Placée sous le thème « Partager de nouvelles opportunités de développement, bâtir conjointement un nouvel avenir audiovisuel », la rencontre réunit une trentaine de pays africains. Elle vise à faire le bilan de la coopération sino-africaine dans les secteurs de la radio, de la télévision et de l’audiovisuel, tout en explorant de nouvelles perspectives.
Miser sur les contenus et les coproductions
À la tribune, le ministre burkinabè est intervenu sur le thème « L’innovation des contenus au service du rapprochement entre les peuples chinois et africains ».
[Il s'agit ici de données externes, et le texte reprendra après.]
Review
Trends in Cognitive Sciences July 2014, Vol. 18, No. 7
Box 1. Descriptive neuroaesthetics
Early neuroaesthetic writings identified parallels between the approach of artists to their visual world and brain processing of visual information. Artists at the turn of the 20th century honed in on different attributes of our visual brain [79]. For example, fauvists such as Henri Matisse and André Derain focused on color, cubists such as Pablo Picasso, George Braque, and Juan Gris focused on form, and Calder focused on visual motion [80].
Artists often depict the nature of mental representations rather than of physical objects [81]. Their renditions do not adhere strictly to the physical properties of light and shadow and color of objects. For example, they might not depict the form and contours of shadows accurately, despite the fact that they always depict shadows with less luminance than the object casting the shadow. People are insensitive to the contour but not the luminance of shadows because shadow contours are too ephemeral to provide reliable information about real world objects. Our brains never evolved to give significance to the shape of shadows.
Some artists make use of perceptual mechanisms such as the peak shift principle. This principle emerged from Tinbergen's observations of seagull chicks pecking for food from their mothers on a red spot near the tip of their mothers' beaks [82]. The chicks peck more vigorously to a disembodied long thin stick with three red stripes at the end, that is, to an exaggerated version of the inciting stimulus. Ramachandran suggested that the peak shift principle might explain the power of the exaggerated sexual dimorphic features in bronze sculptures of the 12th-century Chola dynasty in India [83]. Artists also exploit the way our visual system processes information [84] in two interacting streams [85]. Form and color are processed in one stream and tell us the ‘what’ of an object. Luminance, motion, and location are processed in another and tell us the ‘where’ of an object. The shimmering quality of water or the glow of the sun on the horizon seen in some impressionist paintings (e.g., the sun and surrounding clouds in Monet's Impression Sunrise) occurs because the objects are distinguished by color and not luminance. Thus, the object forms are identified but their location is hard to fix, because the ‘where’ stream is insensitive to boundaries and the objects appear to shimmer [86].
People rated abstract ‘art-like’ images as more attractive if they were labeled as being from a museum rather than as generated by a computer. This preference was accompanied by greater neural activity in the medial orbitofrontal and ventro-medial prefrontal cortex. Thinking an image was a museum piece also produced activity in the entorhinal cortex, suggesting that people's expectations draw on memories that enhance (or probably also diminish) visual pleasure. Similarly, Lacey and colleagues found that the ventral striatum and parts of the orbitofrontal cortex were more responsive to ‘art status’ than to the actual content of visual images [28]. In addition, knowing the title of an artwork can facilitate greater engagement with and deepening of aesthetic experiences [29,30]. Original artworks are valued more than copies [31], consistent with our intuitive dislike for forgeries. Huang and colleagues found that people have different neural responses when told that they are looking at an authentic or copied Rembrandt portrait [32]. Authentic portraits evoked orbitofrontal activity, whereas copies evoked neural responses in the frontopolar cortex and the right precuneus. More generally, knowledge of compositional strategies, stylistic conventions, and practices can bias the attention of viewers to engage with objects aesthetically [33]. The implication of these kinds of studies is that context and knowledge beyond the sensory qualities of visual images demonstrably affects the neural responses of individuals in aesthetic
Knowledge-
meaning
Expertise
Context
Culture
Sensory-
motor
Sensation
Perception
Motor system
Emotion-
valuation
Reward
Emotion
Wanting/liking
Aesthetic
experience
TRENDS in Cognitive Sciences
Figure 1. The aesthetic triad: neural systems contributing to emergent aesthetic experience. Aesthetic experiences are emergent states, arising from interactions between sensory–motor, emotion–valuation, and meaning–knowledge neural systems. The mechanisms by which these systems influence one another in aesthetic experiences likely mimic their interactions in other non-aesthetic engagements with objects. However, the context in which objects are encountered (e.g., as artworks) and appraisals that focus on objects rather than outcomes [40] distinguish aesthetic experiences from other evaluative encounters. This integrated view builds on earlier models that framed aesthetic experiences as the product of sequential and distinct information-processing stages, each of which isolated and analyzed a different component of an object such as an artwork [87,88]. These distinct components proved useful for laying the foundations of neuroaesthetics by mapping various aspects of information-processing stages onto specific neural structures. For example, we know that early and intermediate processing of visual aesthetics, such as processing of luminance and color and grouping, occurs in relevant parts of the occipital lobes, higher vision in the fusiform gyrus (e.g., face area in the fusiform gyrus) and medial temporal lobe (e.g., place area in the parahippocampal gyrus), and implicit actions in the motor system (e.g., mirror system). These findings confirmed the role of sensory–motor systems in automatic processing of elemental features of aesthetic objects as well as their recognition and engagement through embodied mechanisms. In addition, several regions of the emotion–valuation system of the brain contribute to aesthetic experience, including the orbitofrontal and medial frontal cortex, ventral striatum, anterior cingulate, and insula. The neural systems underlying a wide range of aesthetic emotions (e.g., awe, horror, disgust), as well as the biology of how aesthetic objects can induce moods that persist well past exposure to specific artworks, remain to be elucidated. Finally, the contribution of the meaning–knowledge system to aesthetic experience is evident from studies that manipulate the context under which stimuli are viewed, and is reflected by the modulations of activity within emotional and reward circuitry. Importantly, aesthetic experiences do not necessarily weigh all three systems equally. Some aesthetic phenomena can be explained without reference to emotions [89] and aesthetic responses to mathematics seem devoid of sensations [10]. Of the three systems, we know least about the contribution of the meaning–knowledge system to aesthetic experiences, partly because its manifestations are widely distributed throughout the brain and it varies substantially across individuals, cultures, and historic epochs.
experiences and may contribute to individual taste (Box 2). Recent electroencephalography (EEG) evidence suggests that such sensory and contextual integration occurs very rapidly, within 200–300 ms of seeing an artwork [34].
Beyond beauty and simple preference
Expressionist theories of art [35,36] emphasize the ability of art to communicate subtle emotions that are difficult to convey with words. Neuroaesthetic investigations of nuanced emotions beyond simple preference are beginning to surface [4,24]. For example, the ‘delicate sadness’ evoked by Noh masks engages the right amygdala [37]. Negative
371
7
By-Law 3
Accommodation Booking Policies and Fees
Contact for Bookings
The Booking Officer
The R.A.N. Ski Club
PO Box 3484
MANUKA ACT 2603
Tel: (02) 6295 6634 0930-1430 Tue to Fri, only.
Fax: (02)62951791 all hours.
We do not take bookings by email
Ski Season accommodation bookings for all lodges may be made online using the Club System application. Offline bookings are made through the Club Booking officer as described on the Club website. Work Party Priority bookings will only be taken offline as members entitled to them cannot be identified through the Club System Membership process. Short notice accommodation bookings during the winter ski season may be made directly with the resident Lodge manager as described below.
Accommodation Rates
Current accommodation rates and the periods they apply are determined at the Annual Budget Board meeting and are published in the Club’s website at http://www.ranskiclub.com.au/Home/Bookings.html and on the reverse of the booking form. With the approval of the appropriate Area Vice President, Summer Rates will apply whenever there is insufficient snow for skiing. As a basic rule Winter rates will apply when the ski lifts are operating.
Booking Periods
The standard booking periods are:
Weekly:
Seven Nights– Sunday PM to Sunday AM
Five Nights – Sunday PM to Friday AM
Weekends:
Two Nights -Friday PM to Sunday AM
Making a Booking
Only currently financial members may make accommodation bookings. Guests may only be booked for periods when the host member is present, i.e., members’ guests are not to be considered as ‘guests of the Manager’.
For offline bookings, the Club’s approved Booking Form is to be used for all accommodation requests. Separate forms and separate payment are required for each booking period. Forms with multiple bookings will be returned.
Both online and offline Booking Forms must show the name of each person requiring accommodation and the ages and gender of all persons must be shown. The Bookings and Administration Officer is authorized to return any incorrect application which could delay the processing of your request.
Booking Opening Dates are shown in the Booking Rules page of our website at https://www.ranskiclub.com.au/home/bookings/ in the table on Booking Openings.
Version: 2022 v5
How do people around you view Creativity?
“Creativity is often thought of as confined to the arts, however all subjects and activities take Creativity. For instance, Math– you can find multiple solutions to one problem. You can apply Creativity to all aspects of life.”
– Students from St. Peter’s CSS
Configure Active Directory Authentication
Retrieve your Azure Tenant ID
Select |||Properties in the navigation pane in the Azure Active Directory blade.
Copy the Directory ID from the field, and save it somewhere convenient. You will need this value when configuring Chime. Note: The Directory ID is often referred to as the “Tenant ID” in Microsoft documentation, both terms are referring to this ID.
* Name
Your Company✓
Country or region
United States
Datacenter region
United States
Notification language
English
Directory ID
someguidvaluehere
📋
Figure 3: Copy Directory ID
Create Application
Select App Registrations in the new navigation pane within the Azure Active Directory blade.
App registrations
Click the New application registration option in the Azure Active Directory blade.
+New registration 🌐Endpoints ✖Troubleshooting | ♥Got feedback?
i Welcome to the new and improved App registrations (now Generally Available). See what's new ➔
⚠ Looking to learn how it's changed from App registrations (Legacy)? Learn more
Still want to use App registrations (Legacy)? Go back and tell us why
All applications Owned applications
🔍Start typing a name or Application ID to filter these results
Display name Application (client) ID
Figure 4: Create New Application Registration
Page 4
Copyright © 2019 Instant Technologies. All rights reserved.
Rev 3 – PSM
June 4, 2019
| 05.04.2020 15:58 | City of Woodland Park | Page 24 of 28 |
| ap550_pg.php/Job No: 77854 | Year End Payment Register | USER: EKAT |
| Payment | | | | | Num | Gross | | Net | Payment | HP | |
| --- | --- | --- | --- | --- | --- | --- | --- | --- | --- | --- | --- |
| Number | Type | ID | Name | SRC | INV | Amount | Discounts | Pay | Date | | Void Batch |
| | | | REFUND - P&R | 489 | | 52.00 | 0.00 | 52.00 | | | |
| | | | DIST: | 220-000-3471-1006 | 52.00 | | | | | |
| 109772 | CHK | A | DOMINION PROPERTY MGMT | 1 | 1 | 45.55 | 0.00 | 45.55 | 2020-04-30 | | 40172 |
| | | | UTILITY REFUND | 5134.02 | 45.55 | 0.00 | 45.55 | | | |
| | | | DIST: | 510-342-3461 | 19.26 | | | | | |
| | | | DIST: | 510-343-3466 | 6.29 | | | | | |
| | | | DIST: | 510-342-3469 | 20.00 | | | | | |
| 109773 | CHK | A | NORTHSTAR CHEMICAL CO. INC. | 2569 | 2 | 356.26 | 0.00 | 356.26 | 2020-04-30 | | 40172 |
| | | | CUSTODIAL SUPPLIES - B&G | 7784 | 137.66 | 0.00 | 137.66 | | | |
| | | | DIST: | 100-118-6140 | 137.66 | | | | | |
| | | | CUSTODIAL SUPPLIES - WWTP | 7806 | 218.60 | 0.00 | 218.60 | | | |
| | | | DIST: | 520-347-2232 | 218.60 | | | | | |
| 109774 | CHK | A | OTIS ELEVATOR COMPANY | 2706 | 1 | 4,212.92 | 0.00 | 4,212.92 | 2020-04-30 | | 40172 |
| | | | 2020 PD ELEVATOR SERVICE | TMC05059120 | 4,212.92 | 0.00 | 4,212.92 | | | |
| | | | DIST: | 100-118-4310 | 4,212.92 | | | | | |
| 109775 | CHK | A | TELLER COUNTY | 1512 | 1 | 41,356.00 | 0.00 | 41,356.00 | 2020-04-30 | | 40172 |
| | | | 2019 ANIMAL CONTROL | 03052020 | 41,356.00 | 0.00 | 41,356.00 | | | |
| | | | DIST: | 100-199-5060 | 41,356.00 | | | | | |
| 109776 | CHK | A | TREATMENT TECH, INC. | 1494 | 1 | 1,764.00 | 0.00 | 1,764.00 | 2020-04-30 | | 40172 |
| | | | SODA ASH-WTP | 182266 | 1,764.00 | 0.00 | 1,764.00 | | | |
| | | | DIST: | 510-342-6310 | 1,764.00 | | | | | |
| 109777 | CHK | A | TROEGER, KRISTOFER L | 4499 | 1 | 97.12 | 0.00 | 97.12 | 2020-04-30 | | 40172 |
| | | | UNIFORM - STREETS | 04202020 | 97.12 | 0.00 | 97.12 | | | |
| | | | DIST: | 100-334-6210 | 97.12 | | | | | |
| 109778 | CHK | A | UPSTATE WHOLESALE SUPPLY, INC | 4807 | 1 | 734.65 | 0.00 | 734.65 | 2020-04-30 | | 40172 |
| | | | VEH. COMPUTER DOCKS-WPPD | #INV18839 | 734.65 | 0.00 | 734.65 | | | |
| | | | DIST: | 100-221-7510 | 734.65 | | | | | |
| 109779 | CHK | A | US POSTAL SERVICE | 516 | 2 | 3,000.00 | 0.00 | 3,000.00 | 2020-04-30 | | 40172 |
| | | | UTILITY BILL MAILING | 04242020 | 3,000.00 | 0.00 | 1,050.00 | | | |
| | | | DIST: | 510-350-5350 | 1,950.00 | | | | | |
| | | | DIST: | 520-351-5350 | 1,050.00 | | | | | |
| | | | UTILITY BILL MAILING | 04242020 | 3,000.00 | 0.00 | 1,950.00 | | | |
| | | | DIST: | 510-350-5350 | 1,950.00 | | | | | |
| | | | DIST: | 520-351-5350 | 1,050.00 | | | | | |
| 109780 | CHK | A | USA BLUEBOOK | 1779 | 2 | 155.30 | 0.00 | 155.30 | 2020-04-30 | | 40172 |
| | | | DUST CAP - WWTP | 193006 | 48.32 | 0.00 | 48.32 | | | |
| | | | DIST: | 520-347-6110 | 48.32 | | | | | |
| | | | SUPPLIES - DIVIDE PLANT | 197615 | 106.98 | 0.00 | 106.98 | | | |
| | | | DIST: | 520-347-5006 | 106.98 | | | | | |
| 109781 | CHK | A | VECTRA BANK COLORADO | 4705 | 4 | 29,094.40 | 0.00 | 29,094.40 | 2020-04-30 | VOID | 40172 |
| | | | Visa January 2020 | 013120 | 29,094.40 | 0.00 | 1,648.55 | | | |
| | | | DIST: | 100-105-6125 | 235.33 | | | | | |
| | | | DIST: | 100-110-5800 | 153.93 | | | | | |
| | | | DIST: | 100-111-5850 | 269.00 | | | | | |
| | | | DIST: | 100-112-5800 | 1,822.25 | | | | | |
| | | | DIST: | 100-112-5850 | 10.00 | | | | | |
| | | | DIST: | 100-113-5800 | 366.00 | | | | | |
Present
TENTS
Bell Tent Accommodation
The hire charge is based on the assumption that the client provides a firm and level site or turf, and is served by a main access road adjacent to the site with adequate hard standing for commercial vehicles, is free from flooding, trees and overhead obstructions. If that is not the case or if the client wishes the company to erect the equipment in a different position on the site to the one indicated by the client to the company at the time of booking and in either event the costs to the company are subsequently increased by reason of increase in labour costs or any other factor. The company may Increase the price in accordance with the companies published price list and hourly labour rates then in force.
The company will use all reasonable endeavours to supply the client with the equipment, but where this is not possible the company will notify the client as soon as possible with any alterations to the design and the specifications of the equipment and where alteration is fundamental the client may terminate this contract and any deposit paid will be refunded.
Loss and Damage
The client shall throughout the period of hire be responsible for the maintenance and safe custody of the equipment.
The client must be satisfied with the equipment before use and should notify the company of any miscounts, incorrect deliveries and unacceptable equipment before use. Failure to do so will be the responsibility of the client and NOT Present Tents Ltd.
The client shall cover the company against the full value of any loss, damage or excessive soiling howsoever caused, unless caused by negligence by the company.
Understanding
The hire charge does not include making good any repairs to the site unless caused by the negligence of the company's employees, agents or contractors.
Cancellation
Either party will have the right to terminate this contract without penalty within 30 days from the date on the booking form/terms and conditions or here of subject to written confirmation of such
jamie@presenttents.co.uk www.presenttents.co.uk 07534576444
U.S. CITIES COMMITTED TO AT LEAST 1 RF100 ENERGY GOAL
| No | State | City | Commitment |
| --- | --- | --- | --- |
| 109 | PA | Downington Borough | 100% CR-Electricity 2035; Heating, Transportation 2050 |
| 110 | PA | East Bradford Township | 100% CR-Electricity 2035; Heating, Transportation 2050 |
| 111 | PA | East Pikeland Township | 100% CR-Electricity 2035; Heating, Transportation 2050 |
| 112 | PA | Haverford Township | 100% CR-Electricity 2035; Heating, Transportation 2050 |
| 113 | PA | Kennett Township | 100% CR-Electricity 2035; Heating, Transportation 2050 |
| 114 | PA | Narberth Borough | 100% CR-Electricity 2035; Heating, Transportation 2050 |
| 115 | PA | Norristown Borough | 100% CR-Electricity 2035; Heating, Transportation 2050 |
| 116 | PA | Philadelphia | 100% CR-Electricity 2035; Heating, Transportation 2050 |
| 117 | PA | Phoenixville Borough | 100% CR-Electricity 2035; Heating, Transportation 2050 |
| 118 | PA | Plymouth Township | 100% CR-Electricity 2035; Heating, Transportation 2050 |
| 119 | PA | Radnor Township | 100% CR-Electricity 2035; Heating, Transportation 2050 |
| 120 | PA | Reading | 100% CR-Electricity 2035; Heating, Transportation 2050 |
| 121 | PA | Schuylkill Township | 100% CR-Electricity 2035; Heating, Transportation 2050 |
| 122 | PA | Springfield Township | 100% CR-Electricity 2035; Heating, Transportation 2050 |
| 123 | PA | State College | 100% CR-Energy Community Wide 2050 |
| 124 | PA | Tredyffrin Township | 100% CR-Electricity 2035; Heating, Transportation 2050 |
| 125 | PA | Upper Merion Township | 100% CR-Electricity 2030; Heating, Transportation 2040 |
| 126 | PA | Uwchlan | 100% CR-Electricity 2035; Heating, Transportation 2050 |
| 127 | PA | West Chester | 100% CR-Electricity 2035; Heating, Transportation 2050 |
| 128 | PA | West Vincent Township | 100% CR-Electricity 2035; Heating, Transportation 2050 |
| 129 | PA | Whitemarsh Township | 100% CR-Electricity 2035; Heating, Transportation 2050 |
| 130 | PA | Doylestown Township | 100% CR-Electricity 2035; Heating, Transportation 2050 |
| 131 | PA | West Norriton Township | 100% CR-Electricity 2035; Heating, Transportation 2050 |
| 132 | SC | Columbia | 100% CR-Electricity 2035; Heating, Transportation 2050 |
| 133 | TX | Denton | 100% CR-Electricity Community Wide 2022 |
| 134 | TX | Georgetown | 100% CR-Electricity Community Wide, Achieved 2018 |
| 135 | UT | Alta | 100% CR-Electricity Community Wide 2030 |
Il a appelé à faire des médias et des contenus audiovisuels de véritables ponts entre la Chine et l’Afrique, en tirant pleinement parti des possibilités offertes par la révolution numérique.
Le Burkina Faso plaide notamment pour le développement de coproductions sino-africaines et pour une meilleure représentation des récits africains. Documentaires, films, séries, podcasts et créations numériques pourraient ainsi contribuer à renforcer la connaissance mutuelle entre les deux espaces.
Le ministre encourage également l’utilisation des langues nationales africaines et du mandarin dans les productions audiovisuelles.
La jeunesse et l’intelligence artificielle au cœur des échanges
La coopération dans les métiers de l’audiovisuel et du numérique devrait également s’appuyer sur la jeunesse, à travers des formations conjointes, des ateliers de création et des programmes d’échanges.
Le Burkina Faso entend valoriser à cette occasion son important patrimoine culturel et ses grands rendez-vous, notamment la SNC, les UACO, le SITHO et le FESPACO.
L’intelligence artificielle constitue enfin un nouveau champ de coopération, notamment pour la traduction, le doublage, la production et la diffusion des contenus.
Le ministre burkinabè a toutefois insisté sur la nécessité de préserver la diversité culturelle : « L’innovation ne doit pas uniformiser nos cultures. Elle doit permettre à chacune d’elles de mieux faire entendre sa voix. »
👉 Pour le Burkina Faso, l’enjeu est donc de passer d’une coopération médiatique fondée sur les échanges à une véritable dynamique de création, de coproduction et de partage des récits entre l’Afrique et la Chine.